Perhaps she actually believes that the Federal Statistical Office "takes the legal data protection provisions very seriously" in the microcensus, as it claims.

That everything is finely anonymized and conclusions about individual persons are impossible.

That hacks and cyber attacks are the exception.

A lack of skepticism and a certain feeling of being at the mercy of not understanding technically complex relationships may have contributed to the fact that certain reports in connection with the "small" but also "large" census, the census, hardly cause any excitement.

Experts reported that anyone who filled out their questionnaire on the zensus2022.de website temporarily ran the risk of the integrated US service Cloudflare storing retrieval IP addresses.

The Federal Statistical Office apparently improved.

Such reports do not ensure increased trust in state-guaranteed anonymity.

However, the eagerness of the clerks at our responsible state statistical office is astounding.

That is, my husband wrote a letter just two days after he submitted the questionnaire.

In it, a Ms. Schürmann complains that he "did not answer individual questions completely or unequivocally."

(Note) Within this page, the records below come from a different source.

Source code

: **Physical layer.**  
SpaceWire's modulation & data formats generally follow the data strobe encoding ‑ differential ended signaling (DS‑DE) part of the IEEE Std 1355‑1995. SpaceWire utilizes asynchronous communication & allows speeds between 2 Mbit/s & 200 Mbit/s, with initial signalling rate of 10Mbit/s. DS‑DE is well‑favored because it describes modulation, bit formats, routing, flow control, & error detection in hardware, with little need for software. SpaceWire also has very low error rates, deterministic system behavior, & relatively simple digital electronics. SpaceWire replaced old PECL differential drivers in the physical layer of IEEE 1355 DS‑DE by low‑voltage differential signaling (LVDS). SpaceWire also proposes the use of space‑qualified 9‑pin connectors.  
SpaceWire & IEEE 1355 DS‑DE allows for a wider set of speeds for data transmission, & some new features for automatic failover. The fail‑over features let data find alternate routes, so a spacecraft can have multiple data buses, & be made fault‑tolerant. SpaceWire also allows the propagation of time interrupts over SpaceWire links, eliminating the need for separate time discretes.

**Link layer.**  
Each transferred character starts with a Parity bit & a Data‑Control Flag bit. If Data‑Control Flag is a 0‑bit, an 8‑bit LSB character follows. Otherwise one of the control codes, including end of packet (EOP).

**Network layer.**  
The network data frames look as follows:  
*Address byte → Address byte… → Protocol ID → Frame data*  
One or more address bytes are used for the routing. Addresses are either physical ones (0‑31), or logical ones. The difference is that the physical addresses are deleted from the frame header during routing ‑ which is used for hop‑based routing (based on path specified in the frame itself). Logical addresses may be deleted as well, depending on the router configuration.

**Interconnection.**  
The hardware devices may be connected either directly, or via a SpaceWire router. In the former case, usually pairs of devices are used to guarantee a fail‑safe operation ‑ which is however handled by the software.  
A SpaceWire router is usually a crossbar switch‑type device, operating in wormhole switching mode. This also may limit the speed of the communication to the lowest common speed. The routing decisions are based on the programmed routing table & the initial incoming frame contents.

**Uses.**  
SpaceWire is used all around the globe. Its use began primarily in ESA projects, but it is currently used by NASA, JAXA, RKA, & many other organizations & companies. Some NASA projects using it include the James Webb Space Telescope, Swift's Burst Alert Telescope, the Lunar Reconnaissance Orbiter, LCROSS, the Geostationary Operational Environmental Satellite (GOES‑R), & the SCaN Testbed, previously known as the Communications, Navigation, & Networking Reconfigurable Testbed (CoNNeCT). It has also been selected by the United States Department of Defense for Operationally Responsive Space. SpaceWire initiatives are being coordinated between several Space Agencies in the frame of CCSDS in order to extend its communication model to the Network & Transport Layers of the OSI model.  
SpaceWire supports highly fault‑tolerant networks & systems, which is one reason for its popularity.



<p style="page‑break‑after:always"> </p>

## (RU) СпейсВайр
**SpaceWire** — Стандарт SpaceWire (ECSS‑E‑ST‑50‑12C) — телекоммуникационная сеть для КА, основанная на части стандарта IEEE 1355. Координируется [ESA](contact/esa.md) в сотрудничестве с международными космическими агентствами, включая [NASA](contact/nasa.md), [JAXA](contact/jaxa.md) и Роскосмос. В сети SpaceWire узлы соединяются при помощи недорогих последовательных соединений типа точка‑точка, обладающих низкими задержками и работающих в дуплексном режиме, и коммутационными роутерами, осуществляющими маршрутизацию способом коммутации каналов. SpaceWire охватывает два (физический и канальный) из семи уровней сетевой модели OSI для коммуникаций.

There is a lack of "plausibility".

Now Frau Schürmann wants to talk to my husband.

On the phone.

Next, she might stop by for a coffee.

To say thank you for the "cooperative contribution".

Because it's not done all at once.

A household can be surveyed up to four times in five years as part of the microcensus.

That's many hours of precious lifetime, not counting the hassle.

If you can afford it, you should rather pay a fine than spend valuable time and nerves answering impertinent questions.

Or take legal action.

Everyone else has only one thing to do: move quickly.